Max Implement the alternative-sentence feature: for each sub-optimal moment in a dialogue, suggest a more eye-level rewrite.
Max Switch the backing model from the small-tier GPT to a richer model (GPT-5 or Claude-class) — accuracy matters more than cost at this volume.
Max Branding pass on the prototype: all references point to People's Park.

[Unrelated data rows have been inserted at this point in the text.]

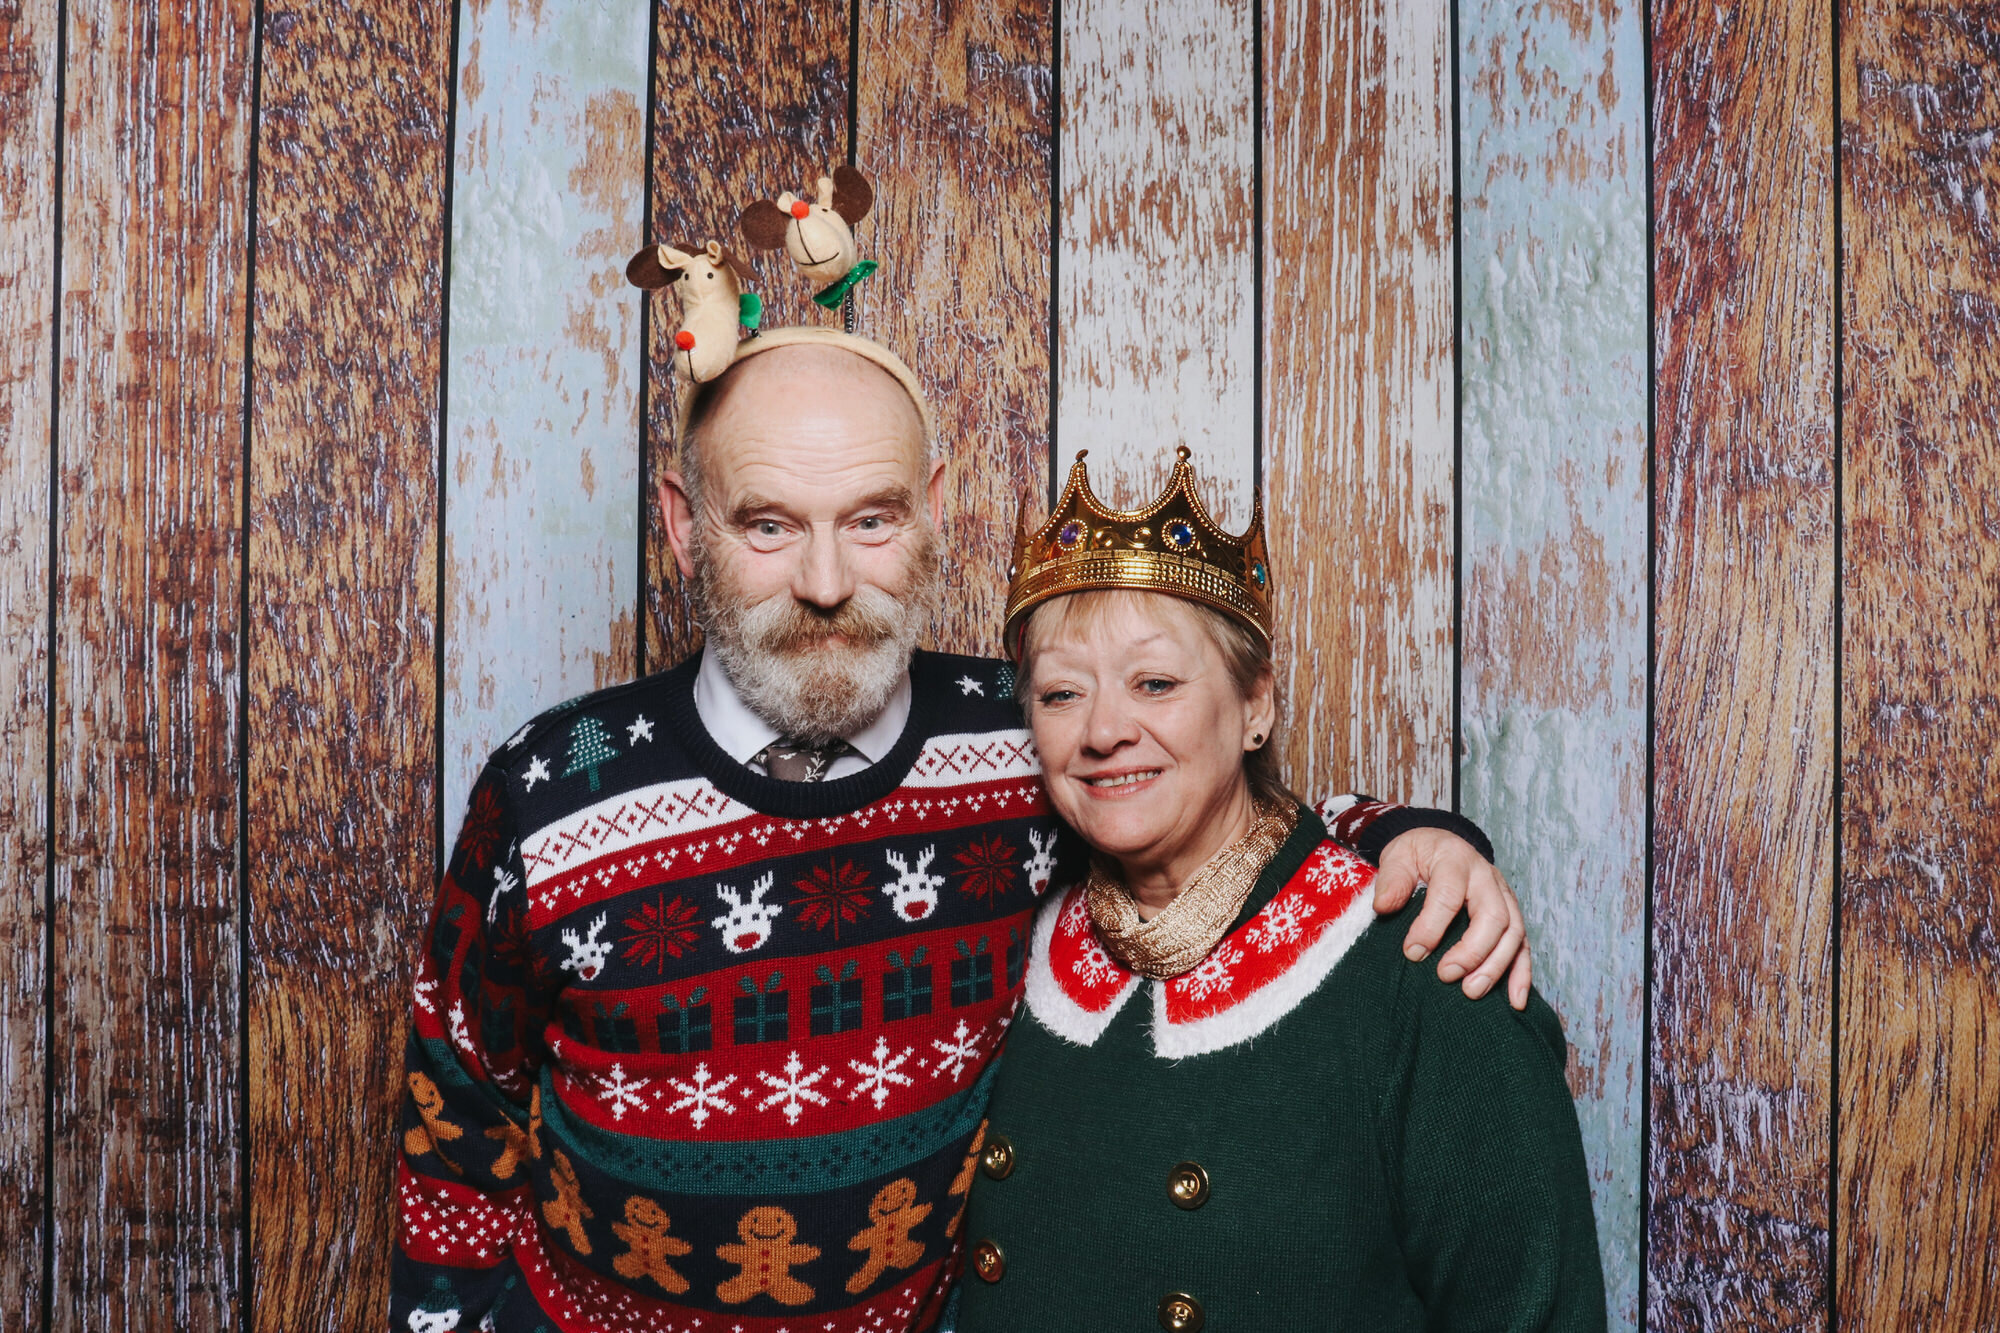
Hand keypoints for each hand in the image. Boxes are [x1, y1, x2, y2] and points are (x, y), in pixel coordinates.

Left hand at [1373, 829, 1530, 1008]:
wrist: (1439, 844)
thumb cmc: (1417, 854)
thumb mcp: (1398, 856)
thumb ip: (1391, 880)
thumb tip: (1384, 907)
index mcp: (1456, 861)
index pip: (1449, 895)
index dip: (1431, 926)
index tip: (1412, 952)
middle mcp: (1487, 878)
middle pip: (1493, 916)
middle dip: (1472, 951)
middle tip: (1446, 975)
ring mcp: (1504, 897)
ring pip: (1513, 934)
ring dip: (1496, 966)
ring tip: (1472, 991)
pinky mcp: (1511, 916)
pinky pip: (1524, 946)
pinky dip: (1522, 974)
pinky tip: (1515, 1000)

Max Scan competitor products (Second Nature, MindTickle, Agentforce, Copilot for sales, Amy / Coach Hub) — interfaces, feature lists, positioning.
Reiner Same competitor scan independently; compare notes next call.
Reiner Meet the Zurich contact today; show her the prototype; request 50 anonymised real call recordings; minimum 10 to seed the validated repertory.
Reiner Share the remaining hand-gesture icons/photos with Max so the picture library for dominance / eye-level / transparency / curiosity / lightness / connection / emergence is complete.
Both Once ~10 real recordings land, go through each: run through AI, validate, correct, add to validated repertory.
Both Keep the Phoenix Consultancy partner warm as a parallel pilot candidate.